* [Kutipan]
Selain itu, Wahyudi juga menyoal substansi UU PDP tentang rumusan sanksi yang tidak setara antara sektor publik dan privat ketika melakukan pelanggaran. Dia mengatakan, untuk sektor publik yang melakukan pelanggaran hanya mungkin dikenakan sanksi administrasi seperti tertuang pada pasal 57 ayat dua yang berbunyi, sanksi administratif sebagaimana dimaksud pada ayat (1) berupa: a. peringatan tertulis; b. penghentian sementara kegiatan pemrosesan Data Pribadi; c. penghapusan atau pemusnahan Data Pribadi; dan/atau d. denda administratif
Sedangkan untuk sektor privat selain dapat dikenakan sanksi administrasi, juga dapat diancam denda administrasi sampai dengan 2 persen dari total pendapatan tahunan yang diatur dalam pasal 57 ayat 3. Bahkan, mengacu pasal 67-70, bisa dikenakan hukuman pidana denda.
"Meski disebutkan undang-undang ini berlaku mengikat bagi sektor publik dan privat, dalam kapasitas yang sama sebagai pengendali/pemroses data, namun dalam penerapannya, akan lebih bertaji pada korporasi, tumpul terhadap badan publik," katanya.
Wahyudi menambahkan, UU PDP juga berpotensi menimbulkan kriminalisasi berlebih dengan adanya kelenturan rumusan pasal ancaman pidana bagi seseorang yang mengungkapkan data pribadi bukan miliknya secara melawan hukum. Dalam aturan di UU PDP, pemrosesan data pribadi, termasuk pengungkapan, sepanjang tidak memenuhi dasar hukum pemrosesan (persetujuan/konsen, kewajiban hukum, kewajiban kontrak, kepentingan publik, kepentingan vital, dan kepentingan yang sah), maka dapat dikatakan telah melawan hukum.
"Ketidakjelasan batasan frasa ‘melawan hukum’ dalam pasal tersebut akan berdampak karet dan multi-tafsir dalam penerapannya, yang berisiko disalahgunakan, untuk tujuan mengkriminalkan orang lain," kata dia.
Karena itu, dia menilai pengesahan UU PDP ini bukan solusi akhir mengatasi persoalan perlindungan data pribadi termasuk rentetan insiden kebocoran data pribadi. Dia pun mendorong penyiapan dan pembentukan berbagai regulasi pelaksana mulai dari Peraturan pemerintah, pengaturan presiden, lembaga lebih detil.
"Termasuk penyiapan berbagai regulasi pelaksana dan pembentukan kelembagaan otoritas perlindungan data pribadi, selain juga pengendali/pemroses data, baik sektor publik maupun privat harus segera pula melakukan pembenahan internal untuk memastikan kepatuhannya pada UU PDP," kata dia,
"Dengan besarnya tantangan yang demikian, selain diperlukan kepemimpinan politik dari Presiden, yang diberikan mandat untuk mengimplementasikan undang-undang ini, juga dibutuhkan peran serta dan itikad baik dari seluruh pemangku kepentingan, untuk dapat memperbaiki tata kelola ekosistem perlindungan data pribadi di Indonesia," tambahnya.

* [Petunjuk] Salin bagian dari kutipan tentang UU PDP tanpa mengubah apa pun. Mulailah dari kata-kata yang memuat "Karena itu, dia", lalu berhentilah setelah "lembaga lebih detil.". Item-item di bawah ini tidak ada hubungannya dengan kutipan tadi.

* [Data Tersimpan]
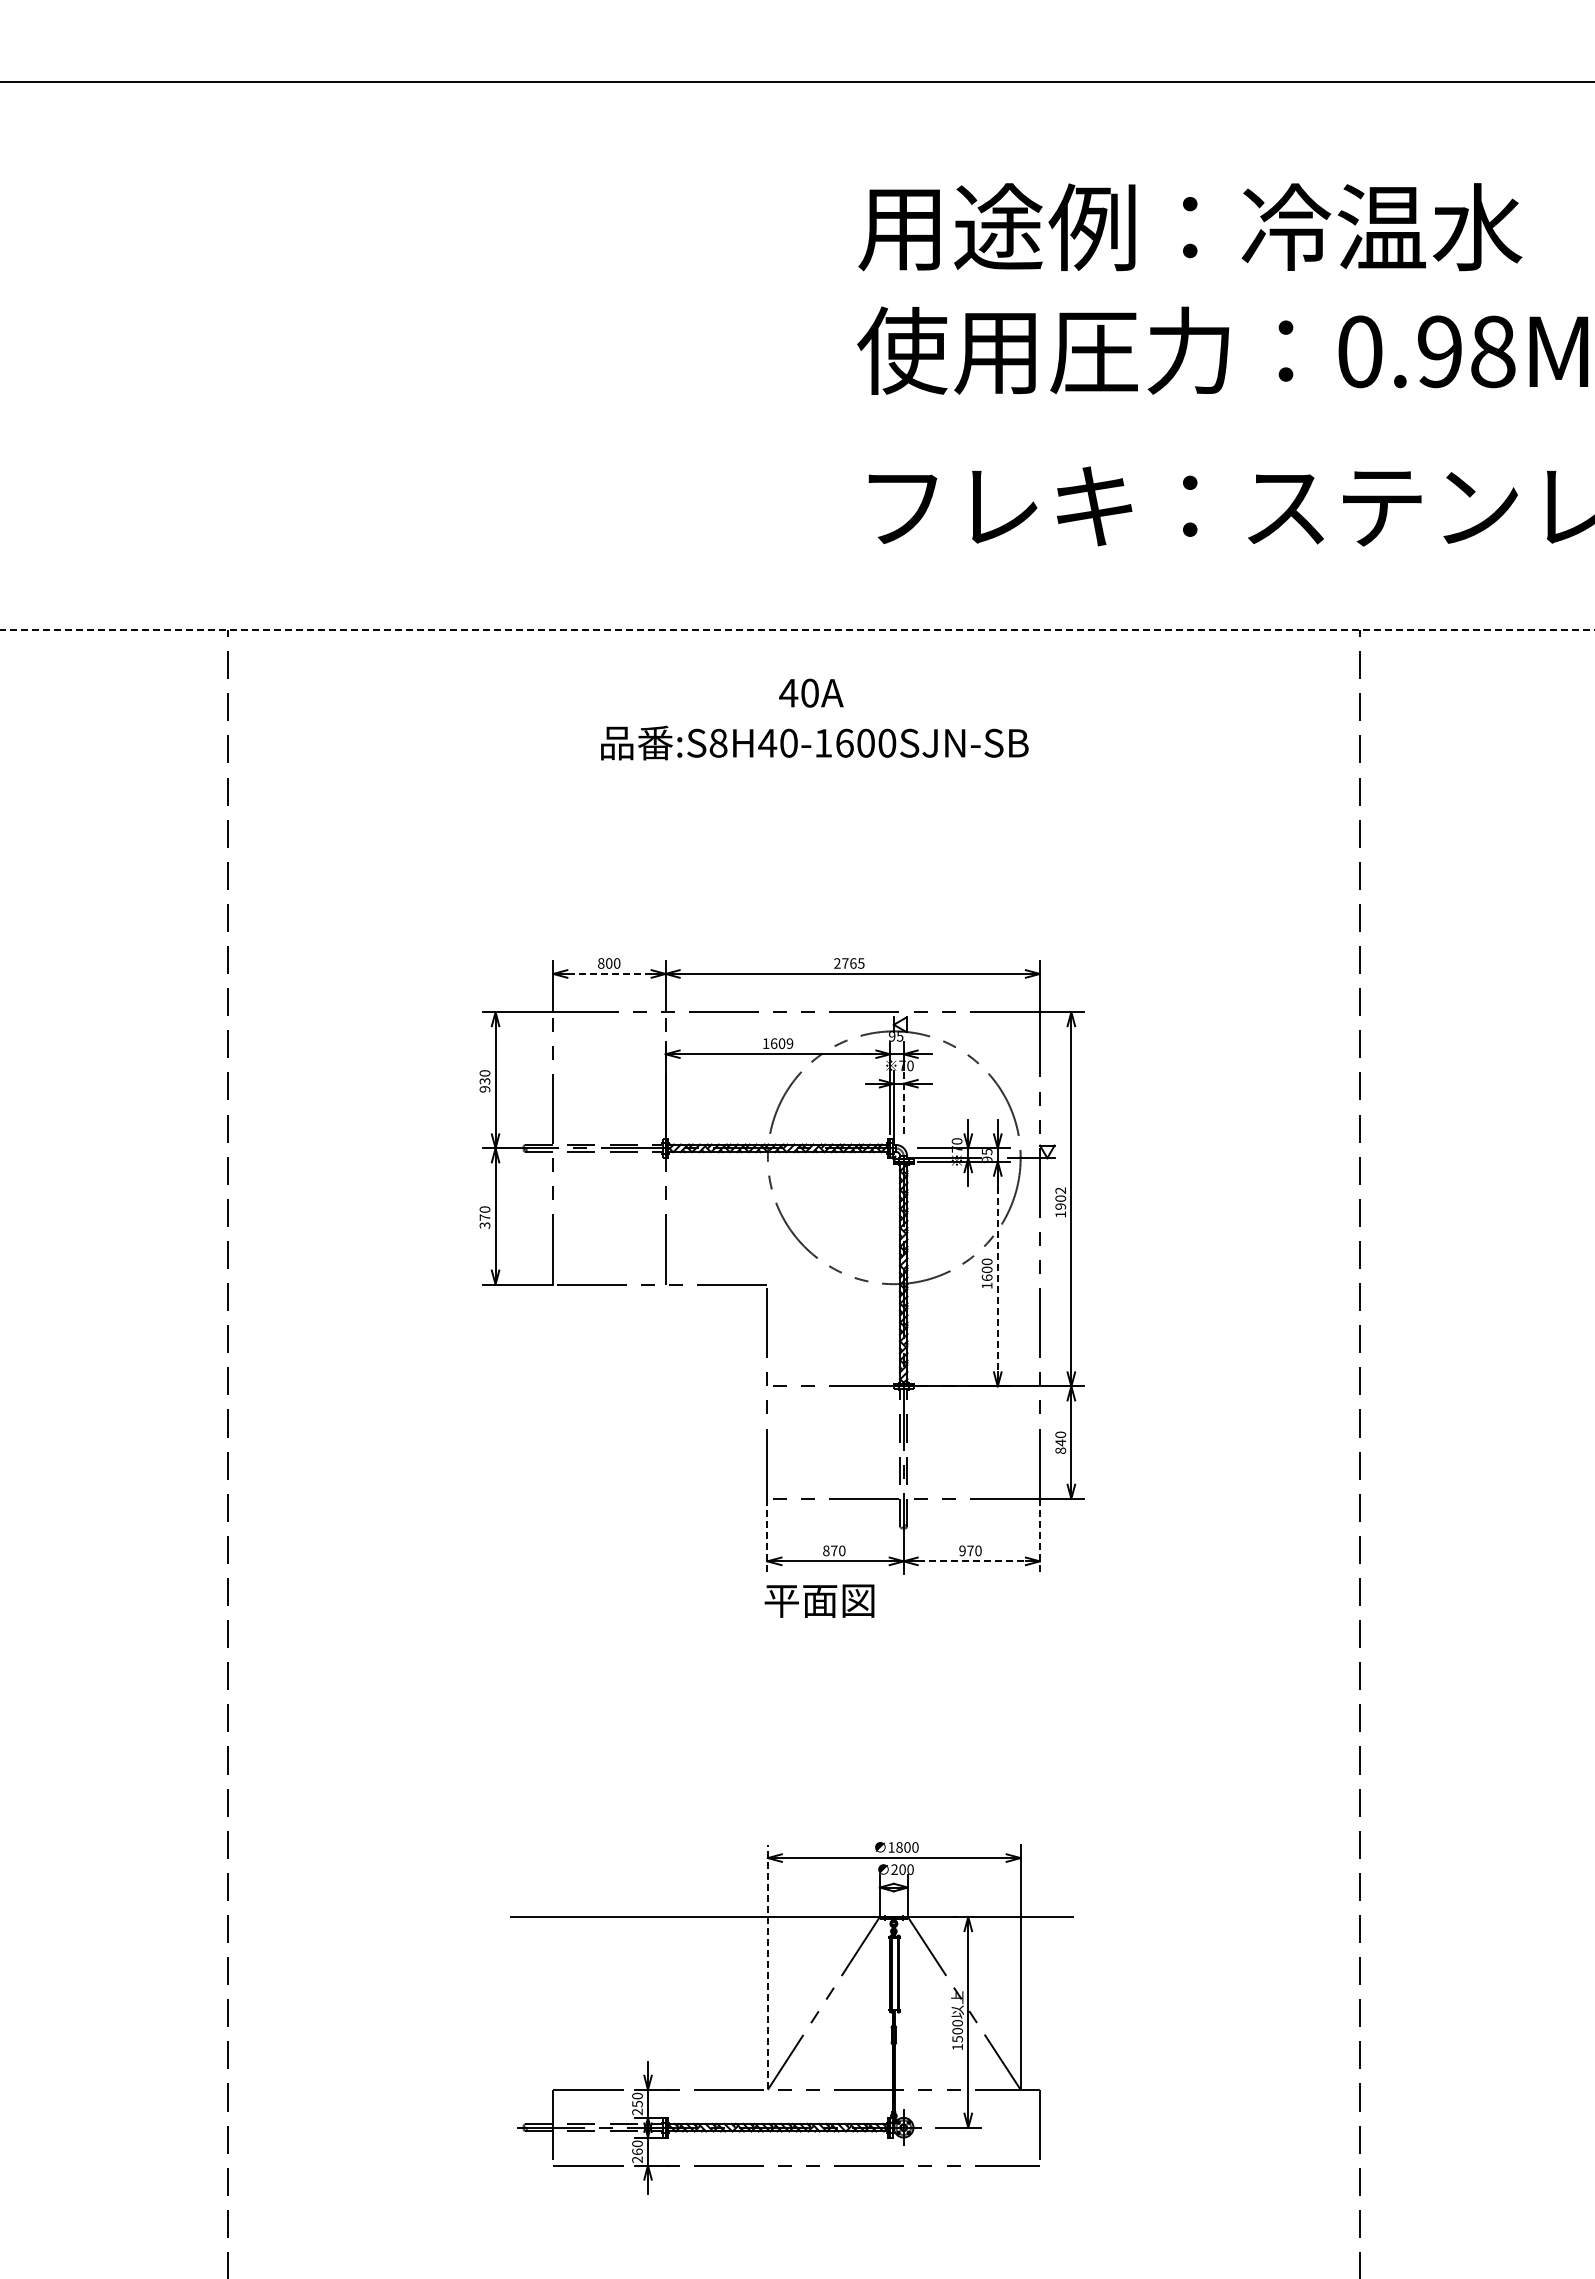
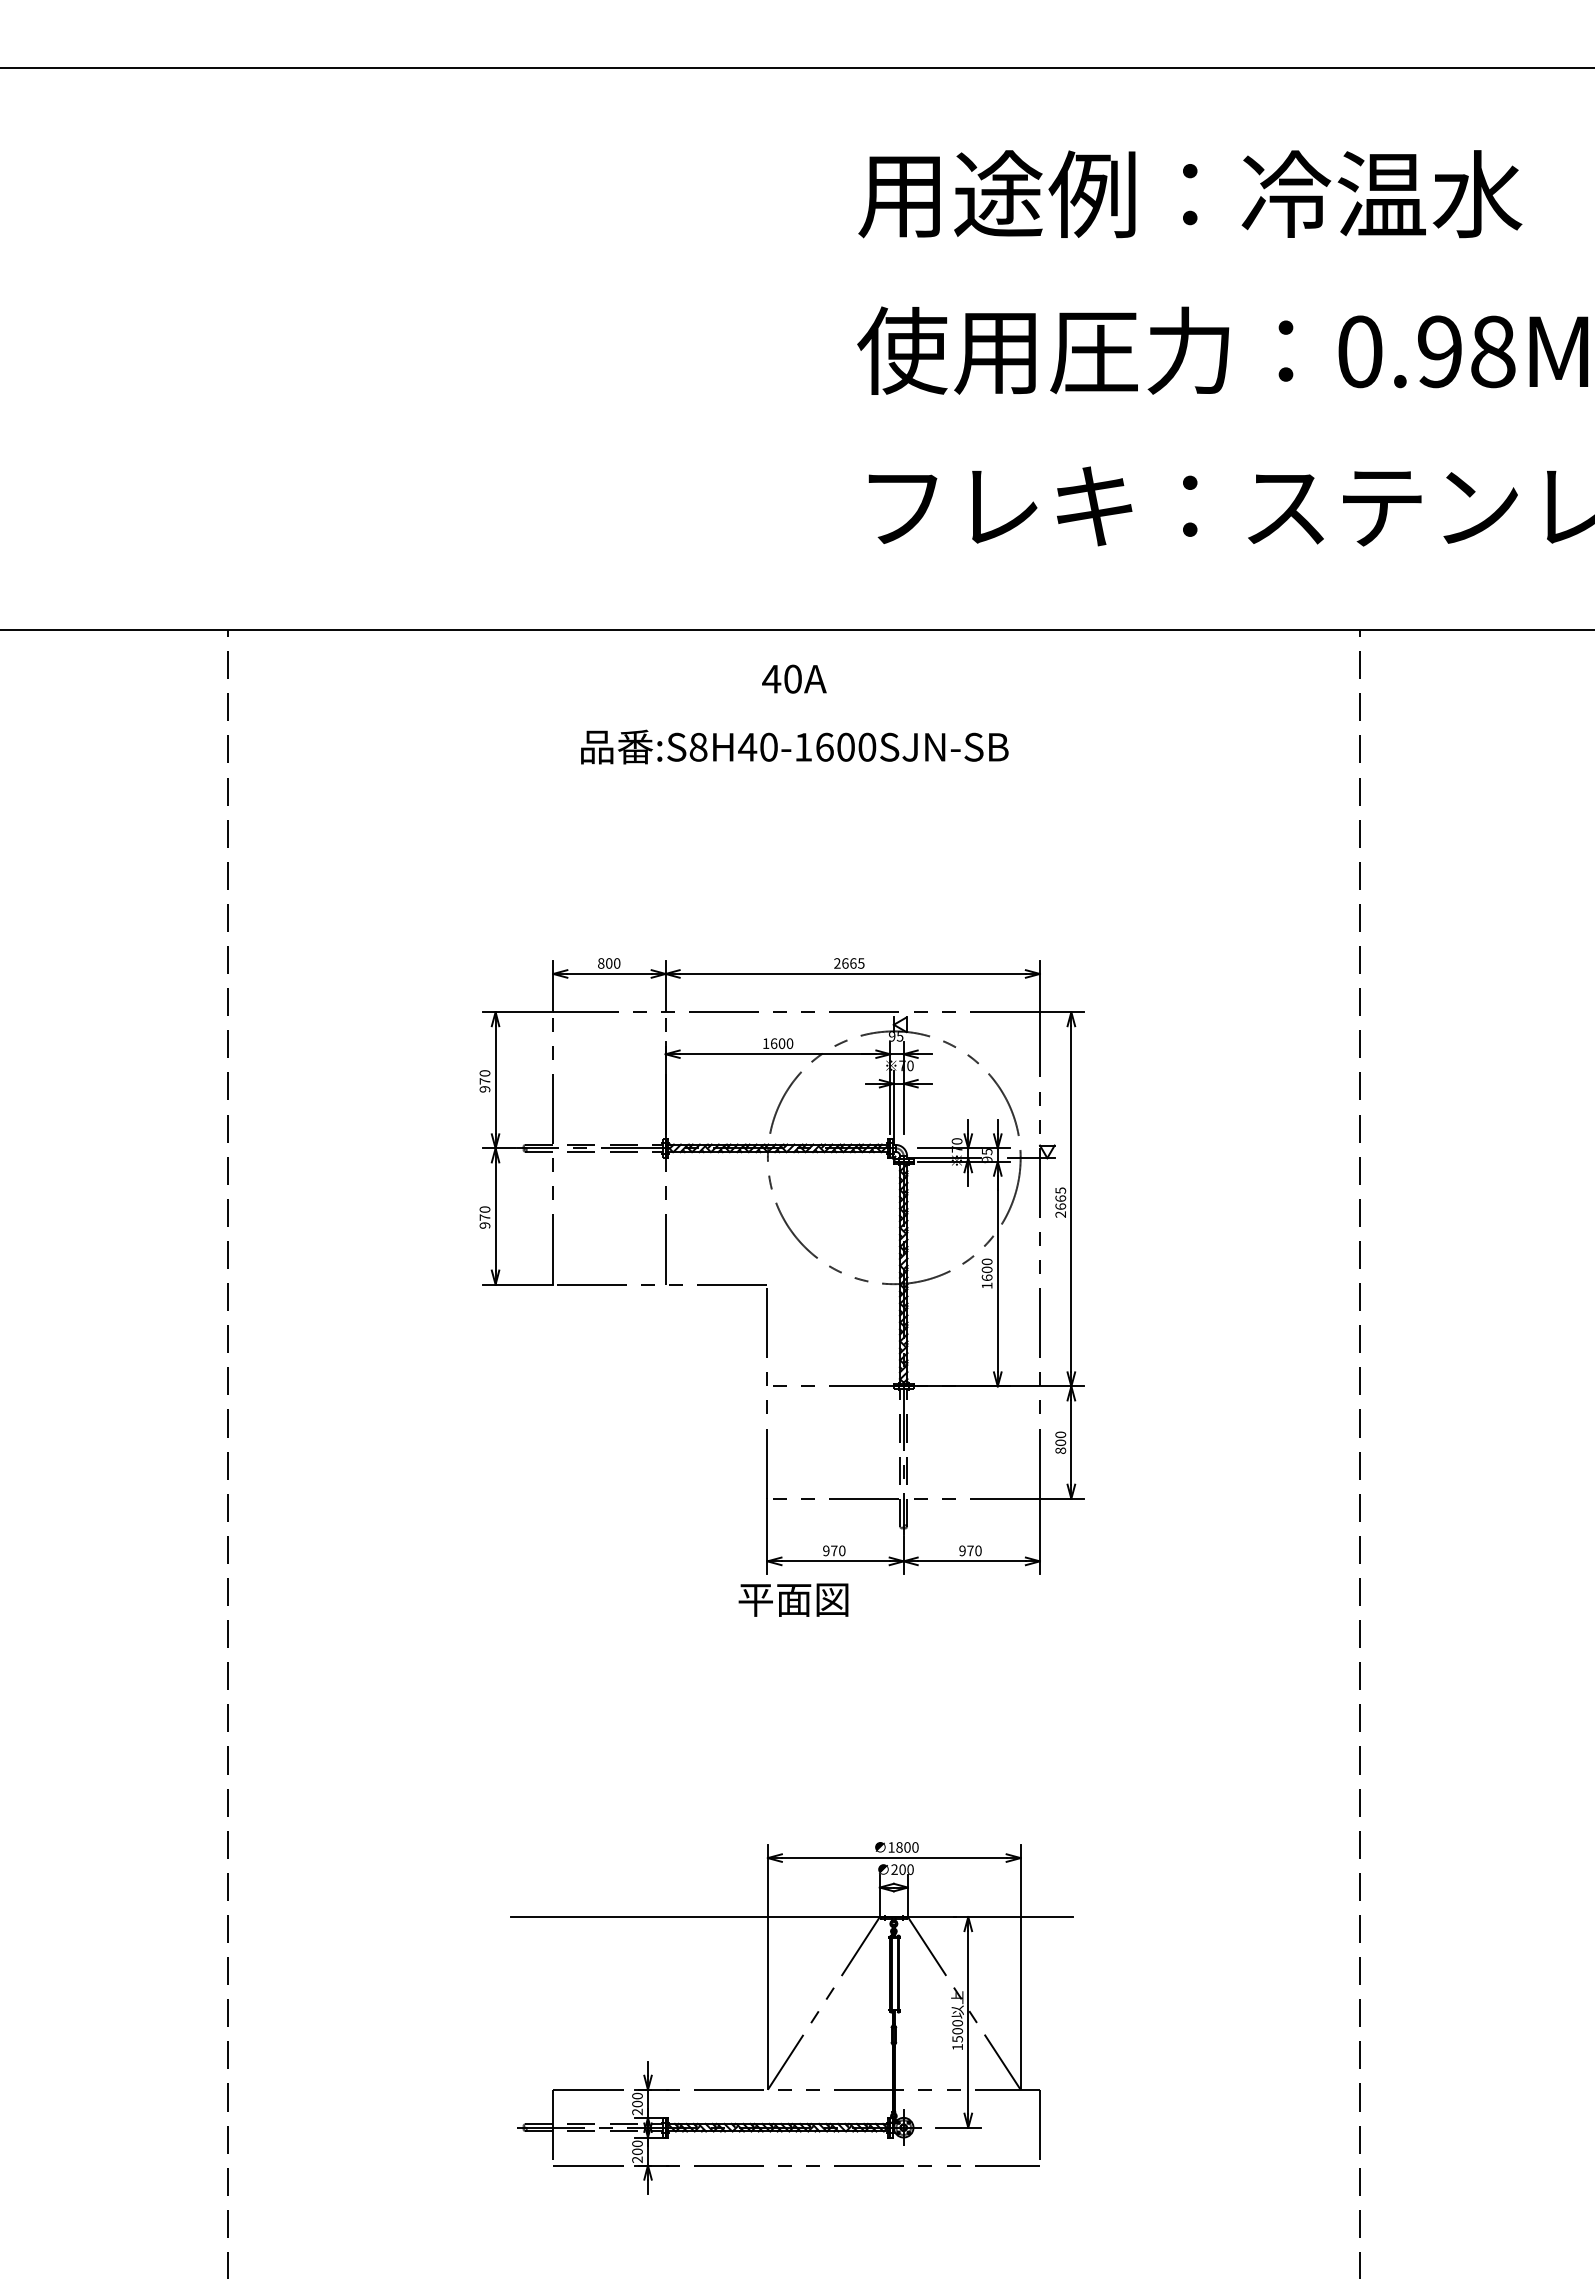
line at (796, 82) position: (796, 82) -> (796, 68)
text at (1190, 227) position: (1190, 227) -> (1190, 194)
line at (797, 630): dashed -> solid
text at (811, 692) position: (811, 692) -> (794, 678)
text at (814, 742) position: (814, 742) -> (794, 746)
text at (845, 963): 2765 -> 2665
line at (609, 973): dashed -> solid
text at (789, 1043): 1609 -> 1600
text at (484, 1081): 930 -> 970
line at (903, 1102): dashed -> solid
text at (1060, 1202): 1902 -> 2665
text at (484, 1225): 370 -> 970
line at (997, 1274): dashed -> solid
text at (1060, 1442): 840 -> 800
line at (767, 1537): dashed -> solid
line at (1039, 1537): dashed -> solid
text at (826, 1550): 870 -> 970
line at (972, 1561): dashed -> solid
text at (819, 1600) position: (819, 1600) -> (793, 1599)
line at (767, 1967): dashed -> solid
text at (637, 2103): 250 -> 200
text at (637, 2151): 260 -> 200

* [Jawaban]
Karena itu, dia menilai pengesahan UU PDP ini bukan solusi akhir mengatasi persoalan perlindungan data pribadi termasuk rentetan insiden kebocoran data pribadi. Dia pun mendorong penyiapan dan pembentukan berbagai regulasi pelaksana mulai dari Peraturan pemerintah, pengaturan presiden, lembaga lebih detil.